WFH, Cybersecurity And Public Clouds On The Rise
It would be unfair to discuss the pandemic's impact and not mention the millions of people working from home. By mid-May 2020, half of the workforce in 58% of global corporations was pushed indoors. Such an immediate shift to remote offices wherein an average of 11 devices per user were connected to the web, it is safe to believe that IoT adoption will only grow.
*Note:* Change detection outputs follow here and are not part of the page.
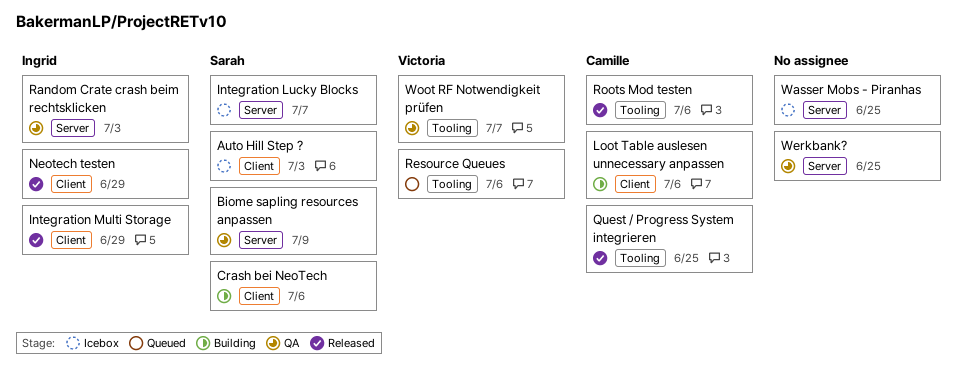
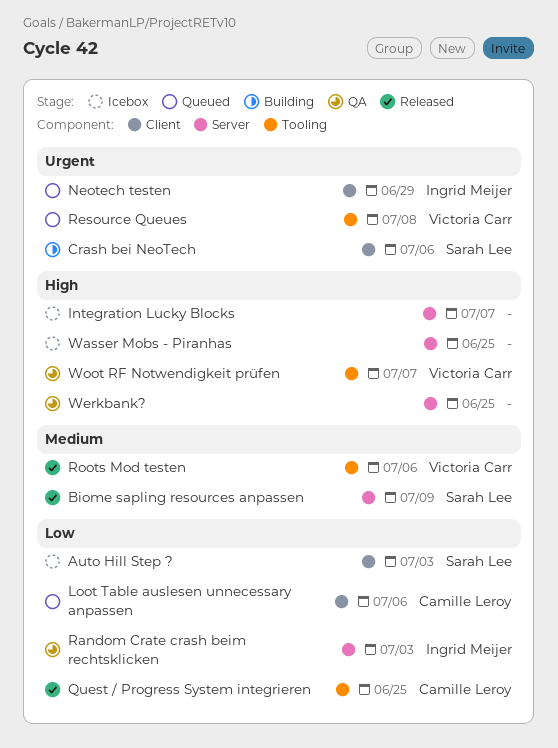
Biome sapling resources anpassen, status: QA -> Released
Integration Lucky Blocks, owner: Sarah Lee -> none
Integration Multi Storage: present -> none
Loot Table auslesen unnecessary anpassen, status: Building -> Queued
Neotech testen, status: Released -> Queued
Resource Queues, due: Jul 6 -> Jul 8
Roots Mod testen, owner: Camille Leroy -> Victoria Carr

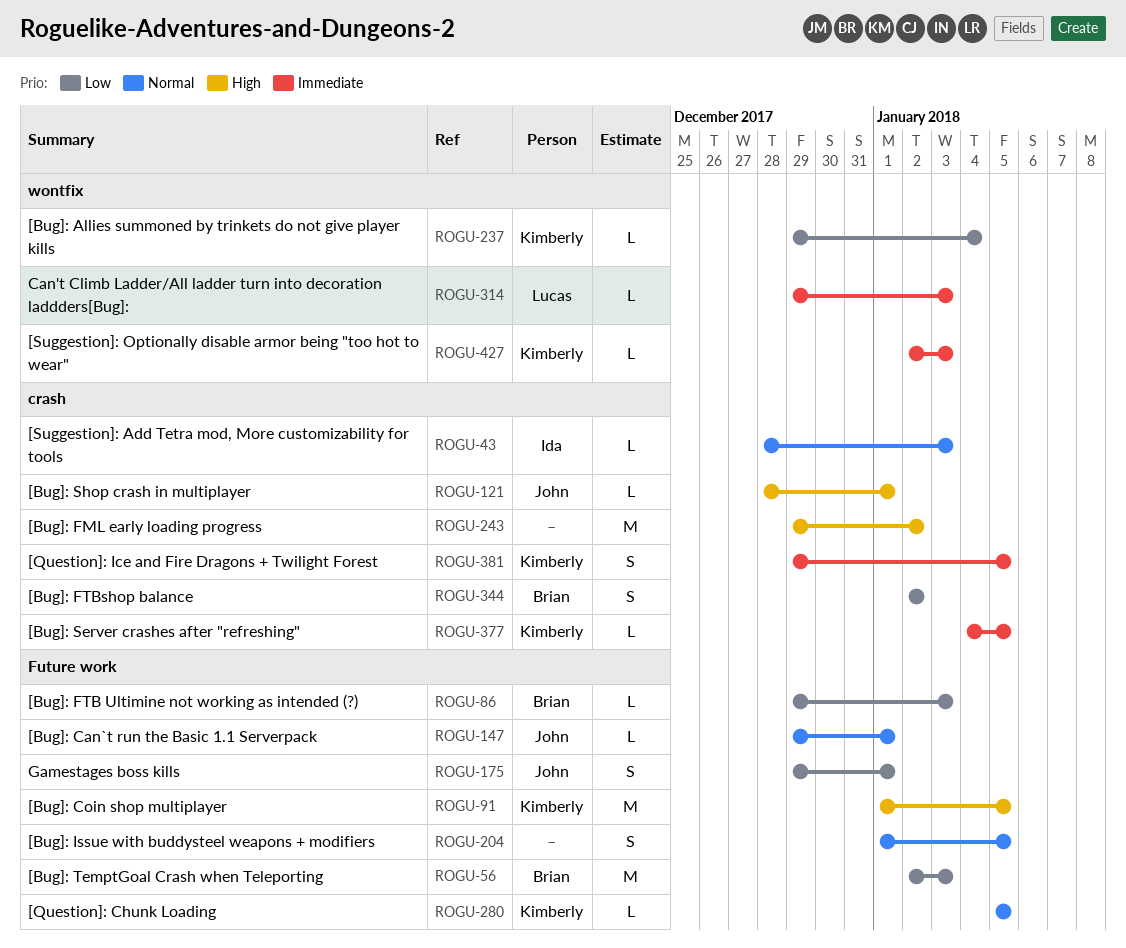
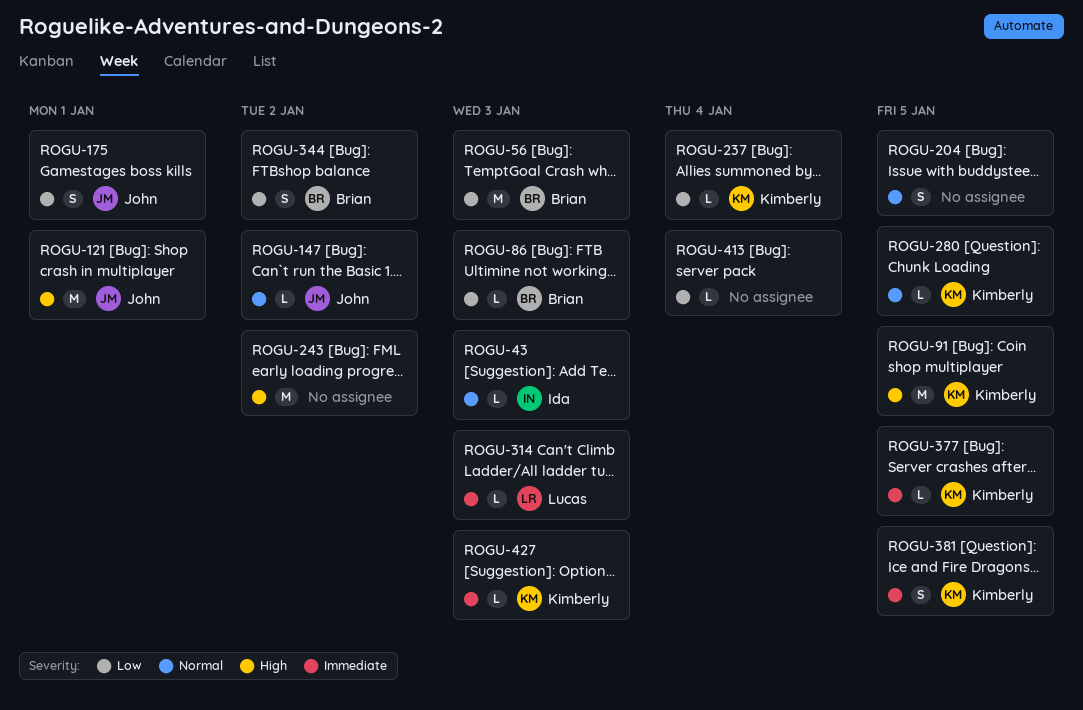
ROGU-121, estimate: L -> M
ROGU-147, due: Jan 1 -> Jan 2
ROGU-413: none -> present

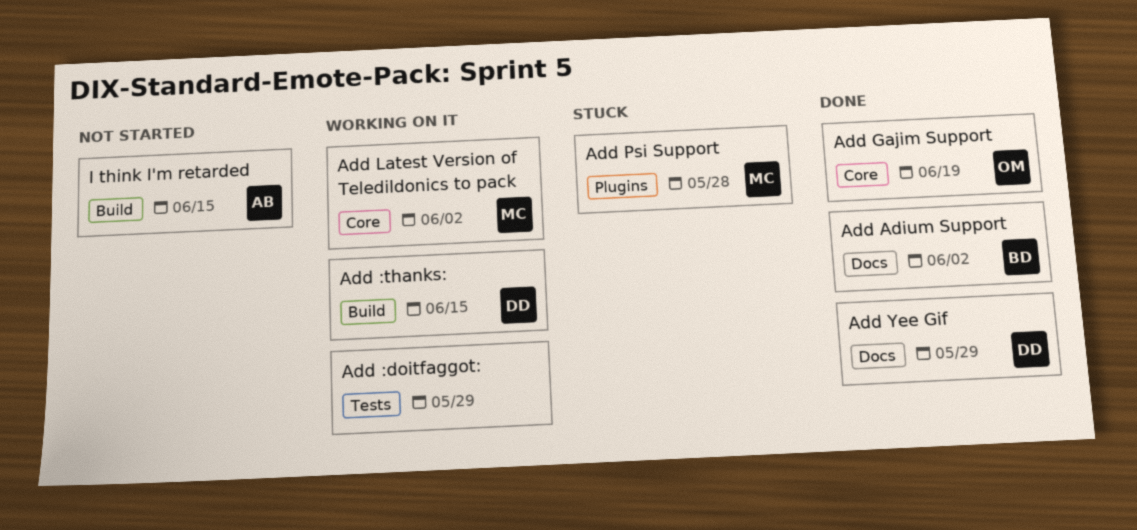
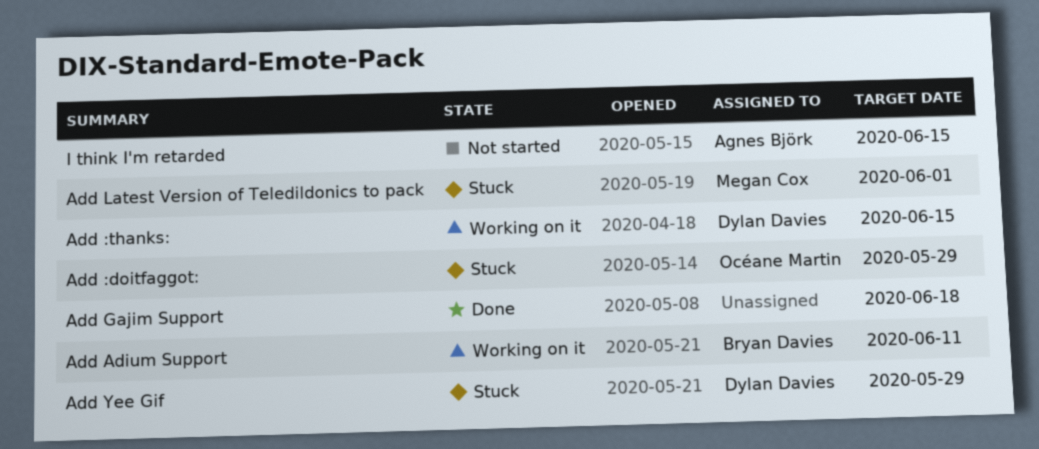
Add :doitfaggot:, status: Working on it -> Stuck
Add :doitfaggot:, owner: none -> Océane Martin
Add Adium Support, status: Done -> Working on it
Add Adium Support, due: Jun 2 -> Jun 11
Add Gajim Support, owner: Océane Martin -> none
Add Gajim Support, due: Jun 19 -> Jun 18
Add Latest Version of Teledildonics to pack, status: Working on it -> Stuck
Add Latest Version of Teledildonics to pack, due: Jun 2 -> Jun 1
Add Psi Support: present -> none
Add Yee Gif, status: Done -> Stuck

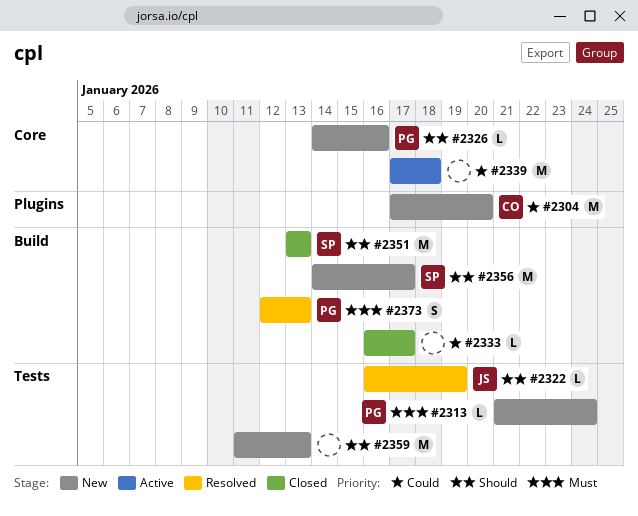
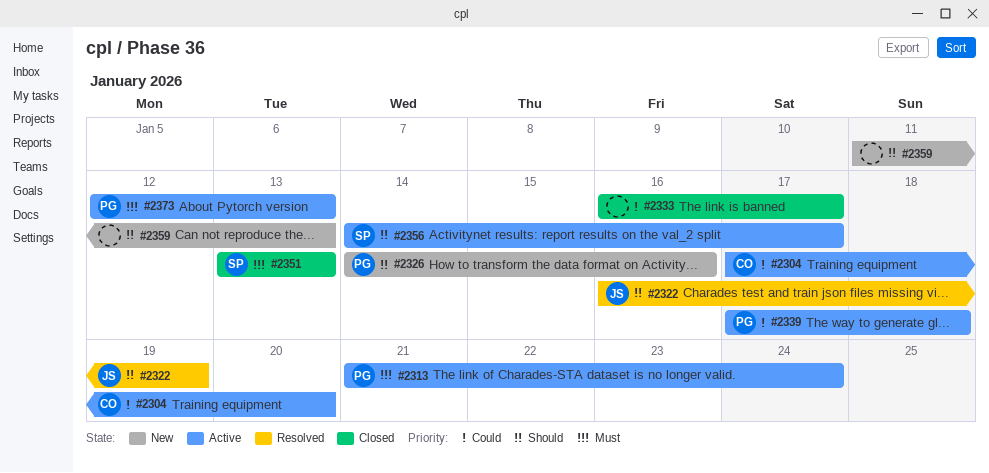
#2304, status: New -> Active
#2313, status: New -> Active
#2339, owner: none -> PG
#2351, priority: Should -> Must
#2356, status: New -> Active
#2373, status: Resolved -> Active

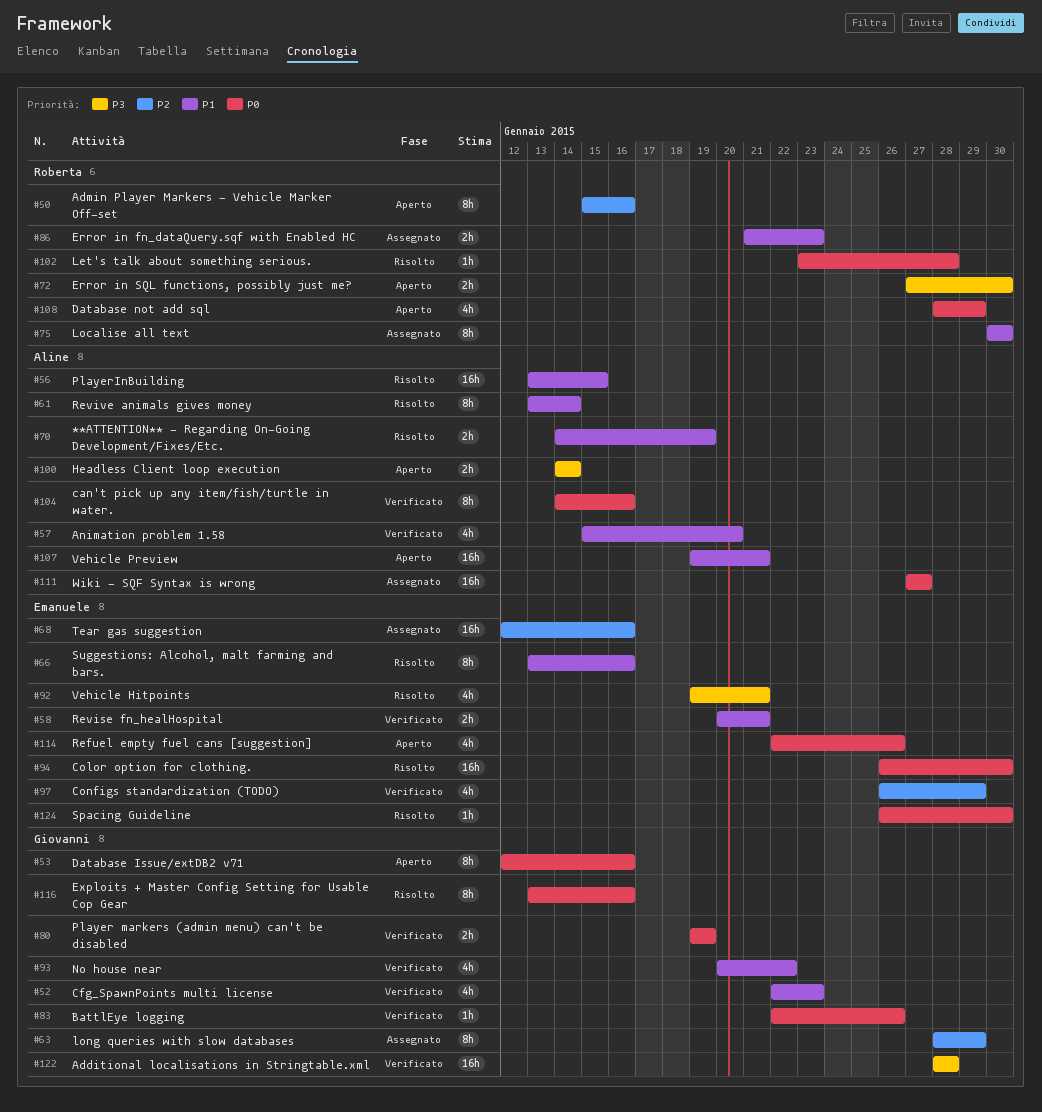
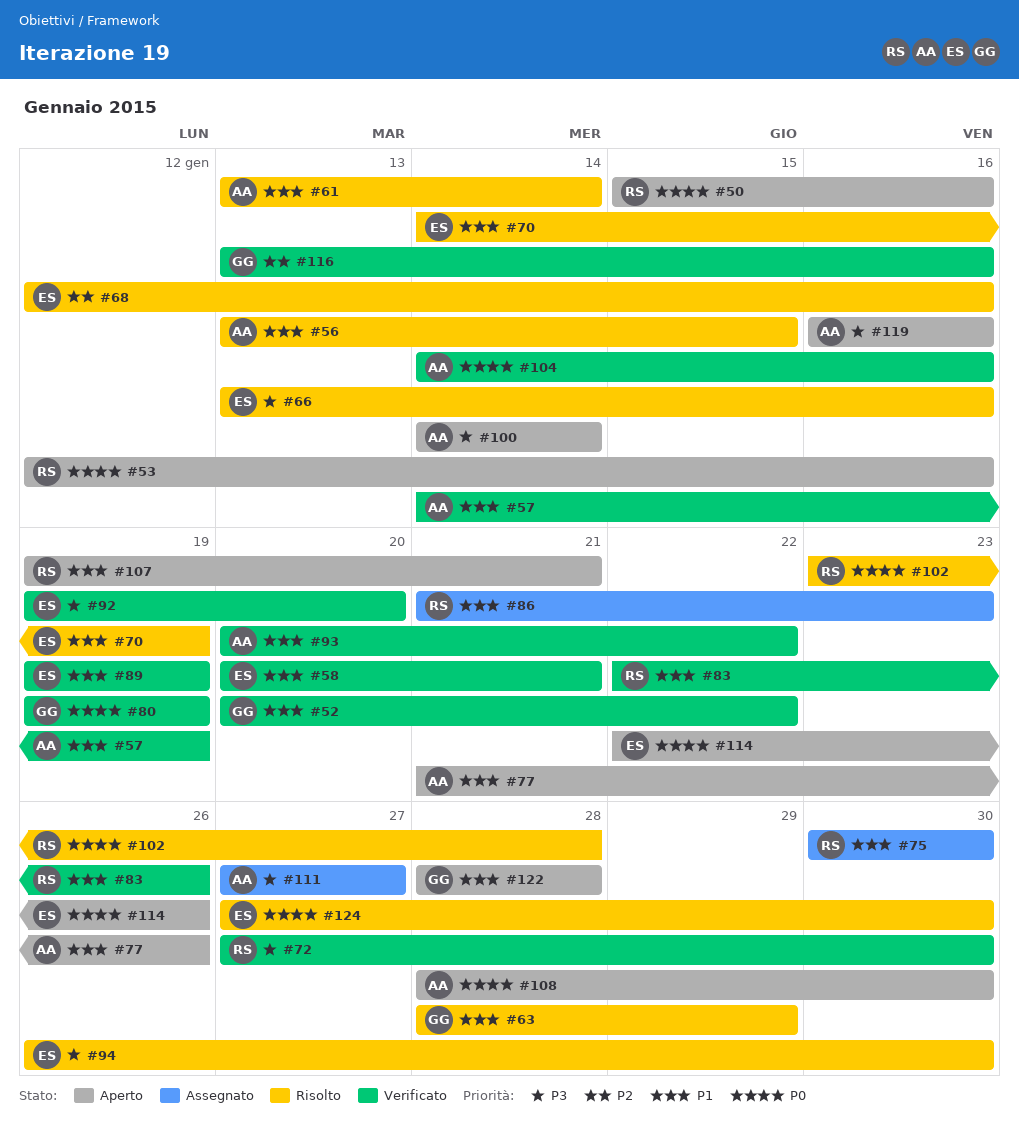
#50, priority: P2 -> P0
#52, start: Jan 22 -> Jan 20
#52, due: Jan 23 -> Jan 22
#53, owner: Giovanni -> Roberta
#57, start: Jan 15 -> Jan 14
#57, due: Jan 20 -> Jan 19
#63, status: Assegnato -> Risolto
#63, priority: P2 -> P1
#66, priority: P1 -> P3
#68, status: Assegnato -> Risolto
#70, owner: Aline -> Emanuele
#72, status: Aperto -> Verificato
#77: none -> present
#83, owner: Giovanni -> Roberta
#83, priority: P0 -> P1
#89: none -> present
#92, status: Risolto -> Verificato
#92, due: Jan 21 -> Jan 20
#93, owner: Giovanni -> Aline
#94, priority: P0 -> P3
#97: present -> none
#107, owner: Aline -> Roberta
#108, owner: Roberta -> Aline
#108, due: Jan 29 -> Jan 30
#111, priority: P0 -> P3
#116, status: Risolto -> Verificato
#116, priority: P0 -> P2
#119: none -> present
#122, status: Verificato -> Aperto
#122, priority: P3 -> P1
#124, start: Jan 26 -> Jan 27

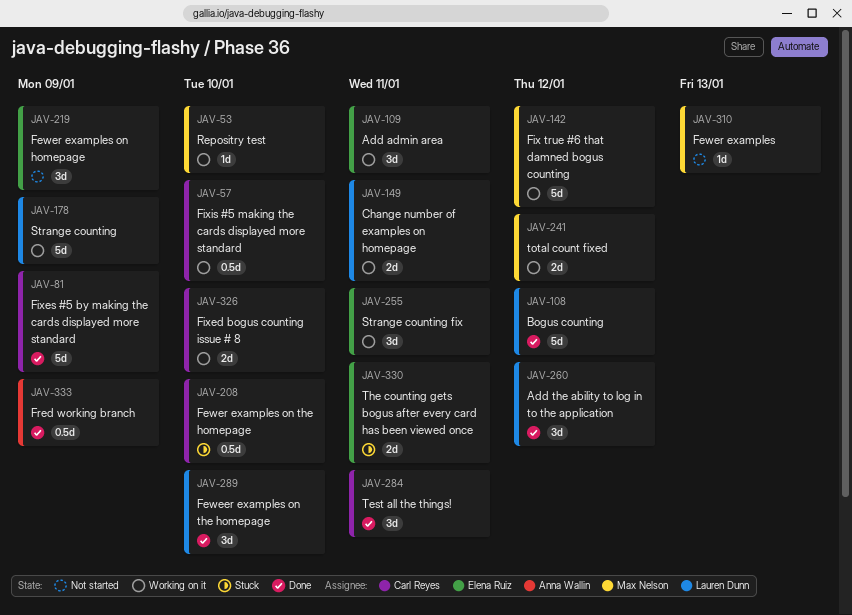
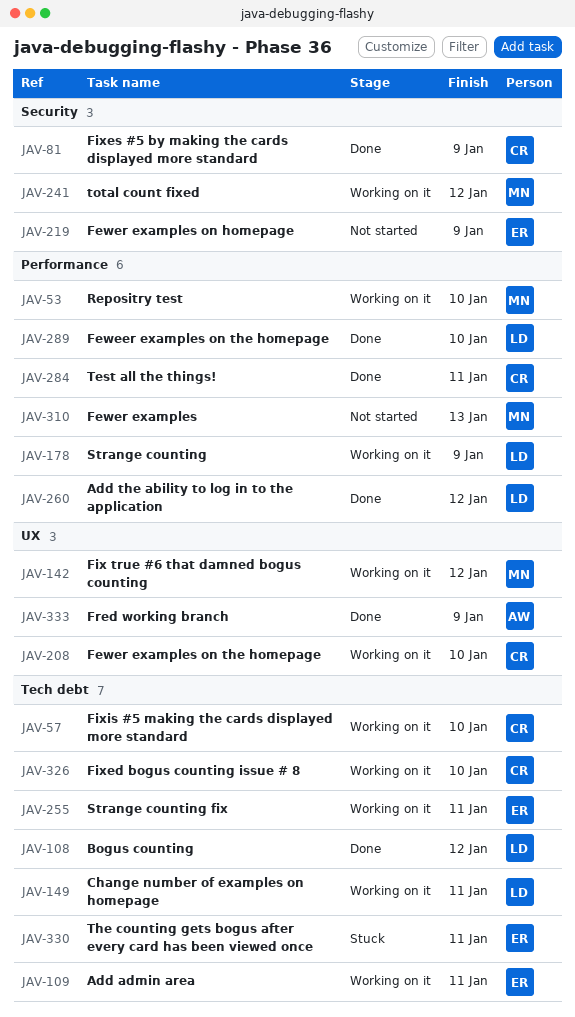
JAV-208, status: Stuck -> Working on it

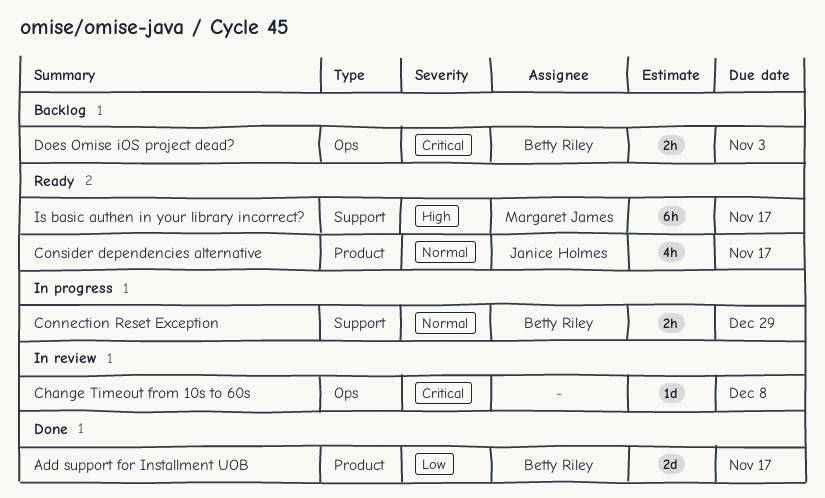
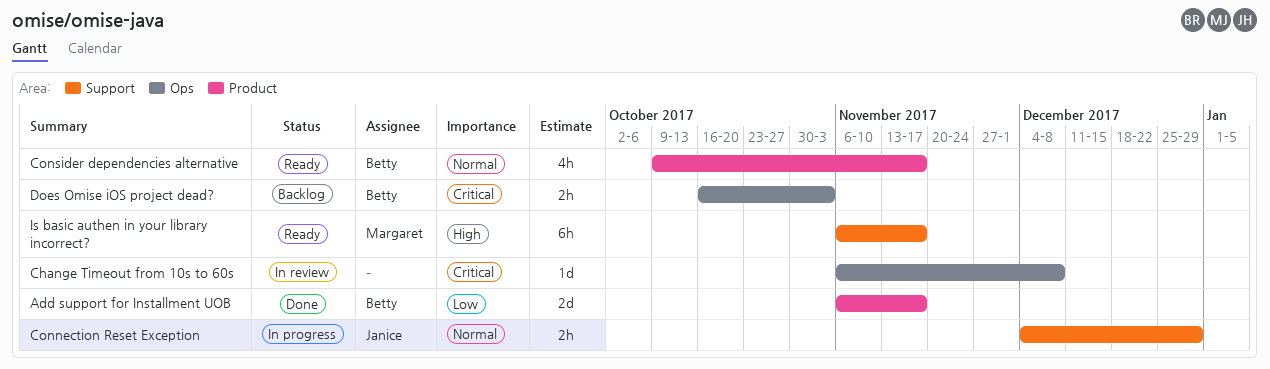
Connection Reset Exception, owner: Betty Riley -> Janice Holmes
Consider dependencies alternative, owner: Janice Holmes -> Betty Riley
But homes are different. They do not assure uninterrupted bandwidths of the commercial spaces, nor do they provide complete protection against cyberattacks.
Ever since the lockdown, there’s been a 260% rise in cyberattacks all over the world. These include hacking and phishing attacks at the personal and mass levels. Citing concerns about the future of corporations in times when permanent WFH could be a reality for many, cybersecurity in the cloud has become an important layer in the digital transformation stack.
Amid all the chaos, cloud services emerged as the ultimate savior for global enterprises. The opportunity to drive business processes remotely from data centers has flocked millions of small- and medium-scale companies to host their data in the cloud. In fact, 2021 will see the public cloud market reach $4.1 billion in worth, which is the greatest ever growth for the business.
Subsequently, services such as Azure IoT Hub, which connect your devices in an IoT network to the cloud, will gain mass acceptance. This will enable business partners to develop fully customized and hybrid IoT apps in the cloud.
Getting Started With AIoT
Going forward, all IoT ecosystems should be incorporating AI in some form through predictive analytics, communication bots and more. Finding readily available workers skilled in AI and IoT domains is difficult. This applies especially to IoT. Its required stack of engineers (hardware, software and firmware), design interoperability experts (PCBs, software UIs), prototyping intelligence professionals, procurement experts and manufacturing and assembly line consultants makes it a convoluted space. Therefore, it is safe to outsource product development or engage in a partnership with a vendor skilled in these disciplines if necessary.
When choosing workers, look for those who possess the ability to perform critical cross-platform developments and manage multiple release cycles. At the same time, it is imperative to ensure security compliance across the line. I suggest hiring a cybersecurity expert to ensure protocol implementation across networks (device-cloud and cloud-cloud), data encryption, UI-to-wireless connectivity and more. Remember, this is important because AIoT systems are always at risk of an attack.